■ **Text segment**
Financial secrecy is a "product" that has intrinsic value, one that can be bought and sold, consumed and produced. What’s it worth?
Financial secrecy – or more politely “confidentiality” - involves non-disclosure of financial information concerning individuals, firms, financial institutions and governments. It is a key element of banking and financial services, fiduciary relationships, and regulatory structures. It is vital in tax evasion, the drug trade, organized crime, money laundering, terrorism, political and economic corruption, and host of other activities that can cause real damage to civil society. But financial privacy can equally be considered a human right – what regime hasn’t made great efforts to compromise personal privacy in the name of the state?
What financial secrecy is worth depends on where the money came from and the consequences of disclosure, all the way from family tensions to the firing squad. And who’s tasked with safeguarding financial secrets? All the usual suspects ranging from uncle Harry, lawyers, accountants investment advisers, banks, and the ultimate gold standard – highly reputable financial institutions operating abroad in politically and economically stable sovereign countries that maintain tough secrecy laws and blocking statutes.
As long as the bankers can keep it up there’s a treasure trove of fees to be earned and high-paying jobs to be had, much more reliably than grinding away at the mug’s game of trying to outperform the competition on investment returns and risk. As in any good market, financial secrecy is bought and sold and both sides are happy – albeit sometimes at the expense of somebody else.

■ **Work to do**
**1)** Output the stretch of the financial secrecy text from "What financial secrecy" through "and blocking statutes.", word for word.
**2)** Pick up the text on financial secrecy after its final sentence and continue it.
The material after this point stands apart from the text on financial secrecy.

■ **Given material**
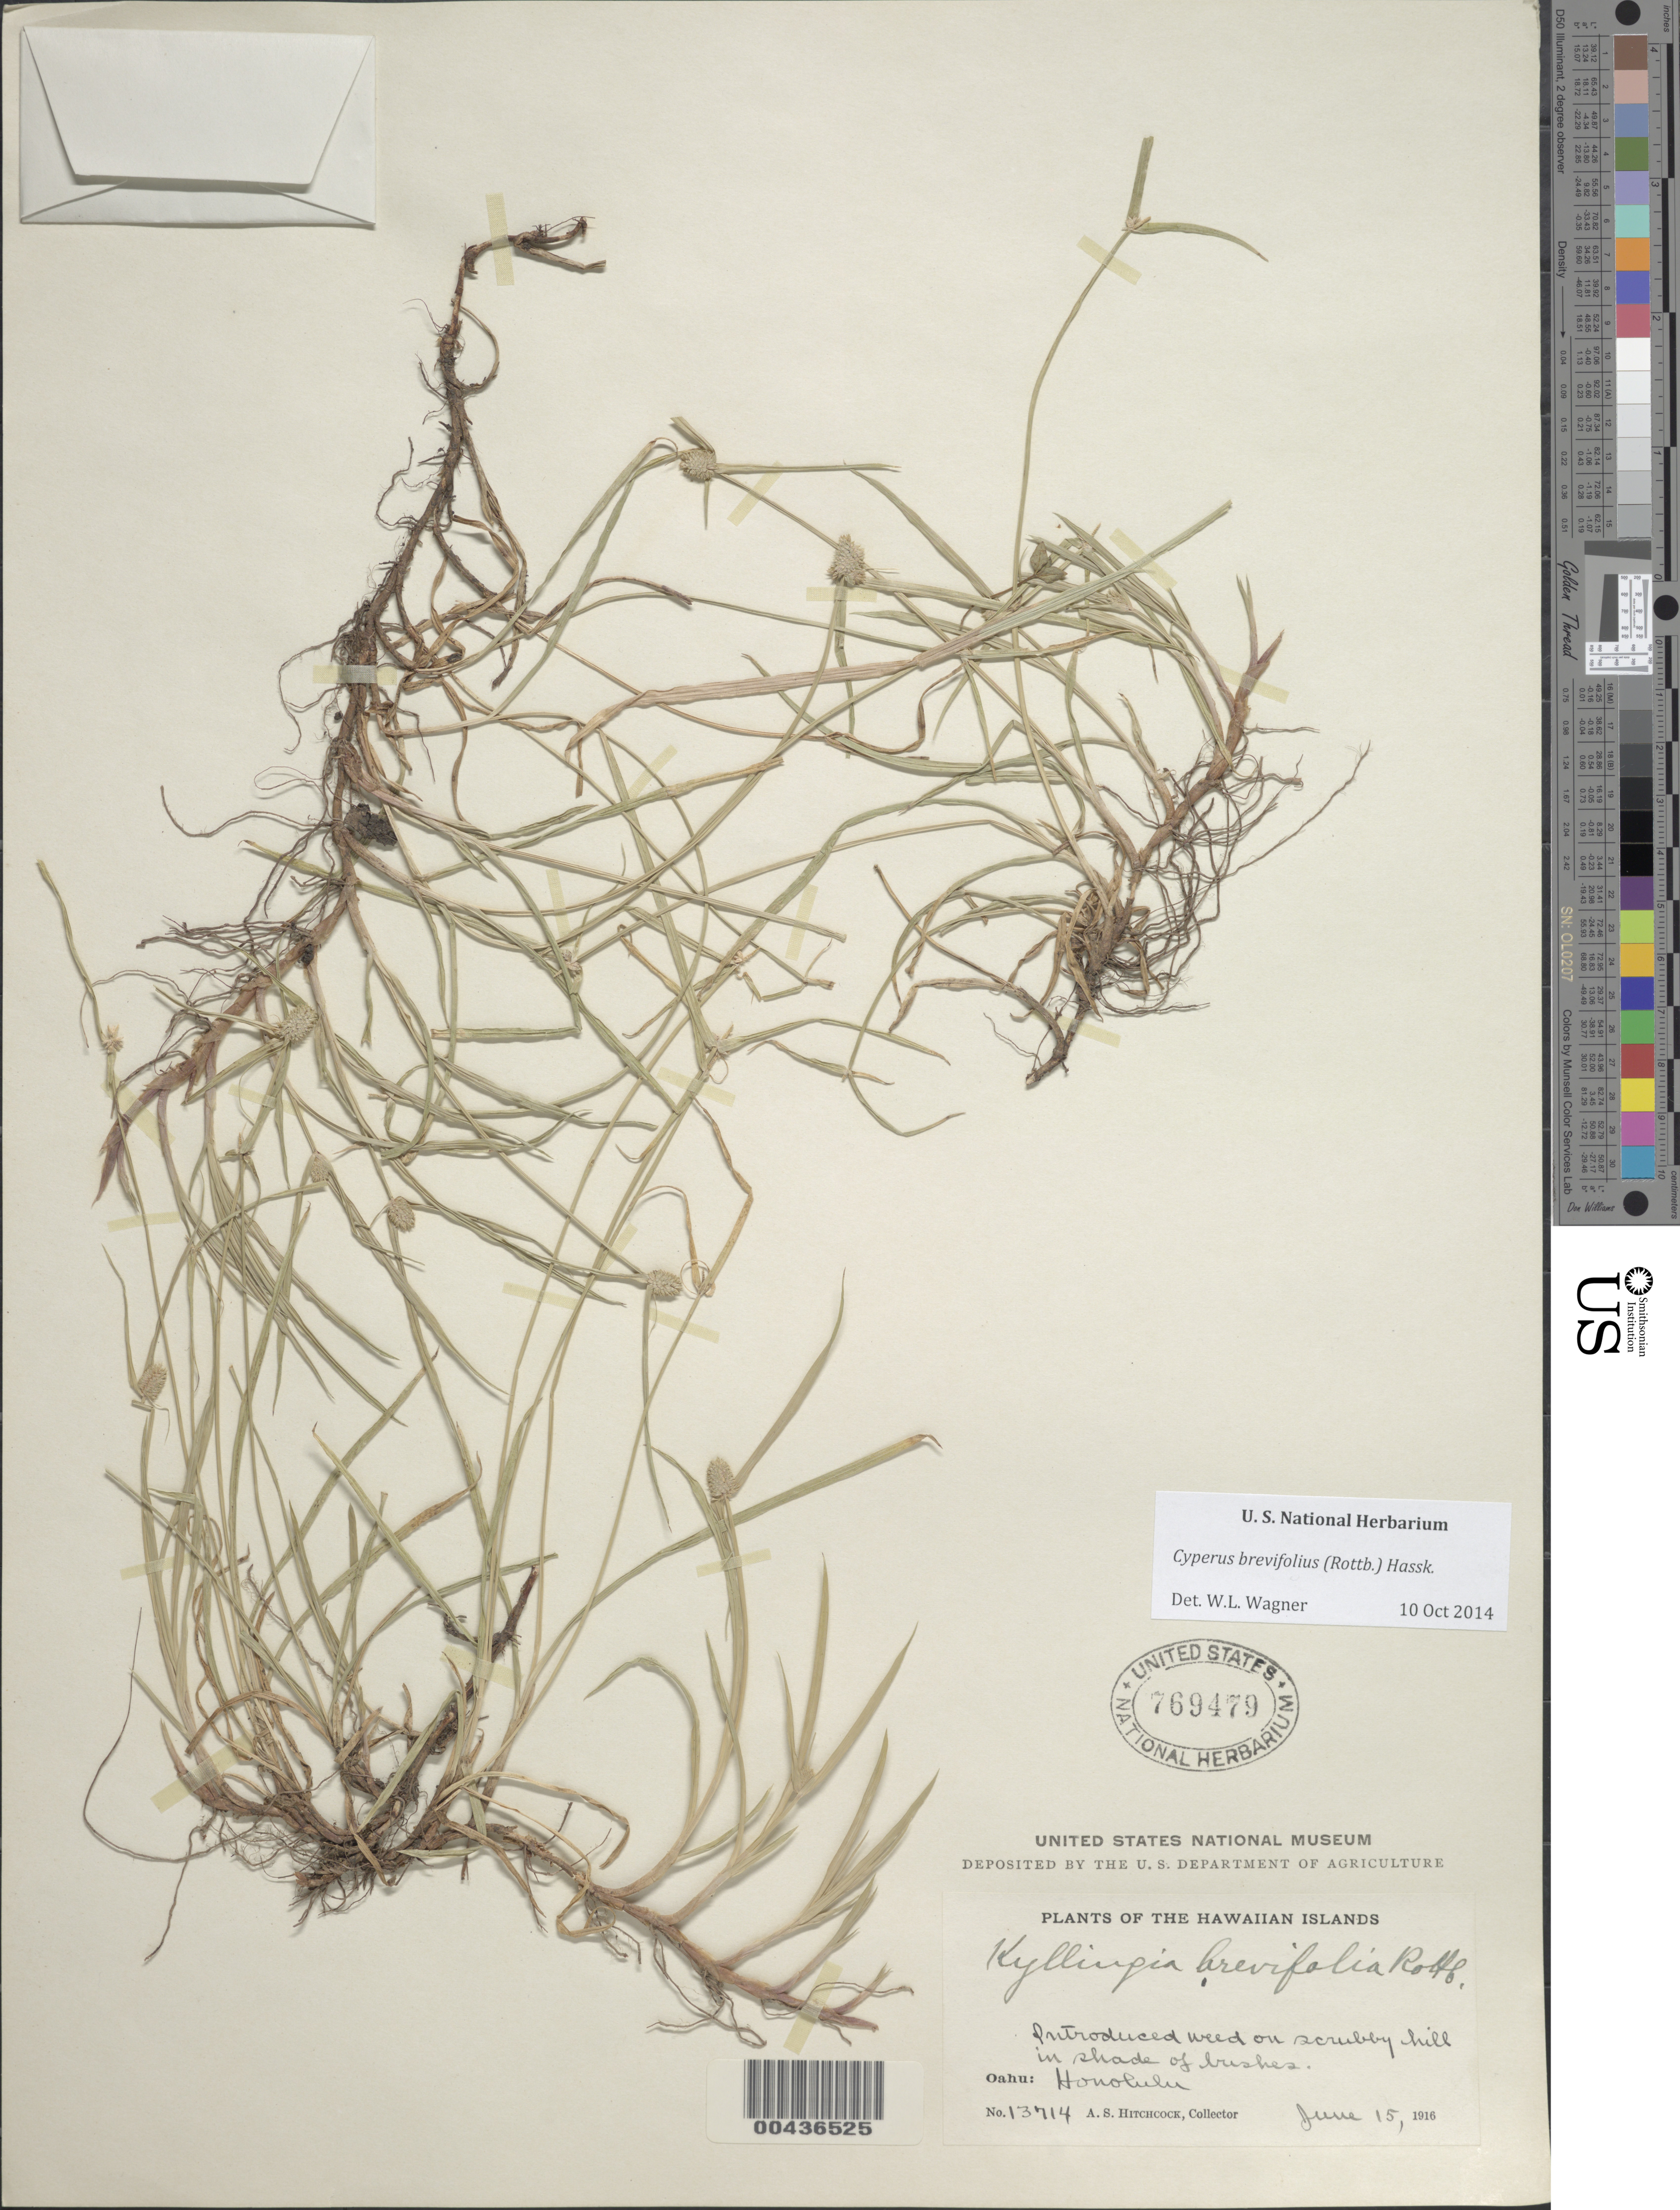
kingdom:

■ **In response**
**1)**
What financial secrecy is worth depends on where the money came from and the consequences of disclosure, all the way from family tensions to the firing squad. And who’s tasked with safeguarding financial secrets? All the usual suspects ranging from uncle Harry, lawyers, accountants investment advisers, banks, and the ultimate gold standard – highly reputable financial institutions operating abroad in politically and economically stable sovereign countries that maintain tough secrecy laws and blocking statutes.

**2)**
Here are some FAQs about financial secrecy.[i]
Q. In the last couple of years the US Internal Revenue Service has run an aggressive campaign against US tax evaders and their use of Switzerland as a place to stash their wealth (taxed and untaxed) and evade paying further taxes on interest, dividends and capital gains. This now seems to be unraveling. Why?
A. The US tax code is a bit unusual in that income of American tax residents is universally taxed (not just when remitted back home), tax evasion is a criminal offense, (not just a civil offense), and anyone assisting in the process can be charged with aiding and abetting in the commission of a crime as well as conspiracy and possibly obstruction of justice. These are not good words, especially for Swiss banks heavily exposed to reputational risk. UBS was the first of these banks to face the music as a result of whistleblower testimony and eventually reached an expensive settlement with the US. Its arch-competitor Credit Suisse, engaged in similar practices and is now also in the dock. So are many smaller Swiss banks, some of whom picked-off tax-evading UBS American clients – although it didn’t take long for the spotlight to fall on them. Switzerland’s oldest bank, Bank Wegelin, collapsed after being indicted on criminal charges. Eventually an omnibus Swiss-US agreement was reached covering all Swiss banks, which is currently being implemented.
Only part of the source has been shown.